* _Source document_
--- start ---
It is unfortunate that late president Manuel Luis Quezon has been reduced to a meme by schoolchildren who only remember him as the “Father of the National Language.” This meme is reinforced each year in August, when K-12 schools celebrate “Buwan ng Wika” (National Language Month). An older generation harks back to “Linggo ng Wika” (National Language Week) that fell on or around Aug. 19, Quezon’s birthday.

Quezon should be more than the name of a province or the name behind the former capital city of the Philippines. Filipinos grew up with Quezon in their wallets, an iconic face on banknotes since the Republic started issuing currency in 1951—and even earlier, in unofficial “Guerrilla Currency,” during the Japanese occupation. Quezon first appeared on the P200 banknote in 1951, and later migrated to the P20 banknote, staying for many years until he was demoted to the P20 coin in 2019. I miss the young Quezon on the orange P20 bill; the shiny two-tone coin doesn’t do him justice as “barya” or small change, even if P20 is the highest denomination coin in Philippine currency.

There is more to Quezon than being the first president of the Philippine Commonwealth. During the dark years of the Japanese occupation, Quezon remained a symbol of resistance and hope as Commonwealth President-in-exile in Washington. Our form of government was made in his image and likeness; he shaped a young nation born from Spanish and American colonial experience into his image and likeness. What our government is today, both good and bad, has its roots in Quezon, who once declared: “I would rather have a government run like hell by Filipinos than a government ruled like heaven by Americans.” Quezon got what he wished for, and that is partly our misfortune.
--- end ---
* _Excerpted records_
--- start ---
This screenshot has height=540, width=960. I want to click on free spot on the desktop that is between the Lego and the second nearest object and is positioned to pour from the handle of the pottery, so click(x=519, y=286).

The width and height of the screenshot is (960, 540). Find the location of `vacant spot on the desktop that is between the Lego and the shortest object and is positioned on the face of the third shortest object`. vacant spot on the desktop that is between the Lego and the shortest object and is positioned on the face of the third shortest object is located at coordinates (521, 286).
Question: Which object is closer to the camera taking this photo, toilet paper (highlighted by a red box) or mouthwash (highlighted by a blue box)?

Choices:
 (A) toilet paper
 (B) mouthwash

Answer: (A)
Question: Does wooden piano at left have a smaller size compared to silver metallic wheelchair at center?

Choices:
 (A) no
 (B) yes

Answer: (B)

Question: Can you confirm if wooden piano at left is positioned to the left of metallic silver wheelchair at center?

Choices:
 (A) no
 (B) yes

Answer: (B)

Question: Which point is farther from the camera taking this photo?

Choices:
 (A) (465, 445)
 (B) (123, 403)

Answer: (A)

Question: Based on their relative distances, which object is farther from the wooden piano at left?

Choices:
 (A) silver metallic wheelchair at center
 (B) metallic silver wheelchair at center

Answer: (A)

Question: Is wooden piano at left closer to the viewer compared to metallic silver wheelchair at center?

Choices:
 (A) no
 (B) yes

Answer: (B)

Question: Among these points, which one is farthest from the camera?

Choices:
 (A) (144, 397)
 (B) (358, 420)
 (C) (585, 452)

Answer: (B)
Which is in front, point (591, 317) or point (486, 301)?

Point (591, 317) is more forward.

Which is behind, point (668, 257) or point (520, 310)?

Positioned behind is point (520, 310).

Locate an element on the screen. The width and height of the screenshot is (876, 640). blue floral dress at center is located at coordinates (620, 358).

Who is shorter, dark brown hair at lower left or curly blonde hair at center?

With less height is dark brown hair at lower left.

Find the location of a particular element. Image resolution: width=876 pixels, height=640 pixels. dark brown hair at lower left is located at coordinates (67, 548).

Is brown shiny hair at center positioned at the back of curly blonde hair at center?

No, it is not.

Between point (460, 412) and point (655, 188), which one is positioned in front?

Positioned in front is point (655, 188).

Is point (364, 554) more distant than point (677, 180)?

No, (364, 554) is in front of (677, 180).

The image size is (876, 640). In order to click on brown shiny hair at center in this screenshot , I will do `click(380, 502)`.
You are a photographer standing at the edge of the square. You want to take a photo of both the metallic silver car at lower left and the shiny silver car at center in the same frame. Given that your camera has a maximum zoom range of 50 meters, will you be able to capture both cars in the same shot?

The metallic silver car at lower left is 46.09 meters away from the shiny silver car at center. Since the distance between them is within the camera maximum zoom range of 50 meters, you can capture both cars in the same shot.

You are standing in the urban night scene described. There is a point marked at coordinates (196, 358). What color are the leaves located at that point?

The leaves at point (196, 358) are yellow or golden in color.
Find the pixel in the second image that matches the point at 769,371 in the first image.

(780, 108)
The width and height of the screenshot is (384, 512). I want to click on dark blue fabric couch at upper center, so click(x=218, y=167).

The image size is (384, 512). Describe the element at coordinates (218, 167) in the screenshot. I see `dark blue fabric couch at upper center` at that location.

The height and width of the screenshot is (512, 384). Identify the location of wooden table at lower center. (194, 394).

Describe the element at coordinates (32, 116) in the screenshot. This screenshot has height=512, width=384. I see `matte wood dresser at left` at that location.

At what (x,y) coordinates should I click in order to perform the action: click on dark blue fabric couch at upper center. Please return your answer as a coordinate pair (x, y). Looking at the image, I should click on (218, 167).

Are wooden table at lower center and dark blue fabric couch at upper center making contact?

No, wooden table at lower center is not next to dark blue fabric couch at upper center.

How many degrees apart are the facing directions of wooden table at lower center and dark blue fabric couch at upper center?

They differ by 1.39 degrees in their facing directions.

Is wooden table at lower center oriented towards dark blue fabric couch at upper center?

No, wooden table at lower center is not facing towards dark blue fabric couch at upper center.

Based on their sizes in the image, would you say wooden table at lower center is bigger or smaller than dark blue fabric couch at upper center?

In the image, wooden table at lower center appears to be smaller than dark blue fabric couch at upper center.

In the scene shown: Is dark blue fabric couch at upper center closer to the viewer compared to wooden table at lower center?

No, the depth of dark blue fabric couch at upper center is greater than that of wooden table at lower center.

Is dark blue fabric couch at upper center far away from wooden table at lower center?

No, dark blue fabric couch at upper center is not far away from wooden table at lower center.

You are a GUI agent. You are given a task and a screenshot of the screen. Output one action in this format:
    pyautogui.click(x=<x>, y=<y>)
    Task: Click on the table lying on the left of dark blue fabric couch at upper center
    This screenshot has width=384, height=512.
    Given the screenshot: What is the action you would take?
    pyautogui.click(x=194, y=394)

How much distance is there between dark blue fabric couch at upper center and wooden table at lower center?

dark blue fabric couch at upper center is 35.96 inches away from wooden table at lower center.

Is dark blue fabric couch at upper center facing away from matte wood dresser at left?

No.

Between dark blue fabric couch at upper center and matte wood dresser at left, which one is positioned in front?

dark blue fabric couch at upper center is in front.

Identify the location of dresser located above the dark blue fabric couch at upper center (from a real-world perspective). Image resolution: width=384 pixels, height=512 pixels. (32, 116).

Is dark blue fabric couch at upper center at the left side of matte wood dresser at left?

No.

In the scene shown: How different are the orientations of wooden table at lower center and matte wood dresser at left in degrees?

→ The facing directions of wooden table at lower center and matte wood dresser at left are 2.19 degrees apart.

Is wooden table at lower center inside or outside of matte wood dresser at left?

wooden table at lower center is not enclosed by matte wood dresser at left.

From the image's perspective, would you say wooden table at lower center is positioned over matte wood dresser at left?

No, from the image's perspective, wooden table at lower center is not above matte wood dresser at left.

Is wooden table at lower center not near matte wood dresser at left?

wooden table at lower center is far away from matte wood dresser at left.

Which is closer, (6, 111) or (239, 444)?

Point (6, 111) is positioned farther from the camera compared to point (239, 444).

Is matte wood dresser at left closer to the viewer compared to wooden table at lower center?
--- end ---
Revise the Quezon text starting with "It is unfortunate" and going on through "19, Quezon’s birthday.", replacing "schoolchildren" with "students". The entries are separate material, apart from the Quezon text.

* _Solution to the problem_
It is unfortunate that late president Manuel Luis Quezon has been reduced to a meme by students who only remember him as the “Father of the National Language.” This meme is reinforced each year in August, when K-12 schools celebrate “Buwan ng Wika” (National Language Month). An older generation harks back to “Linggo ng Wika” (National Language Week) that fell on or around Aug. 19, Quezon’s birthday.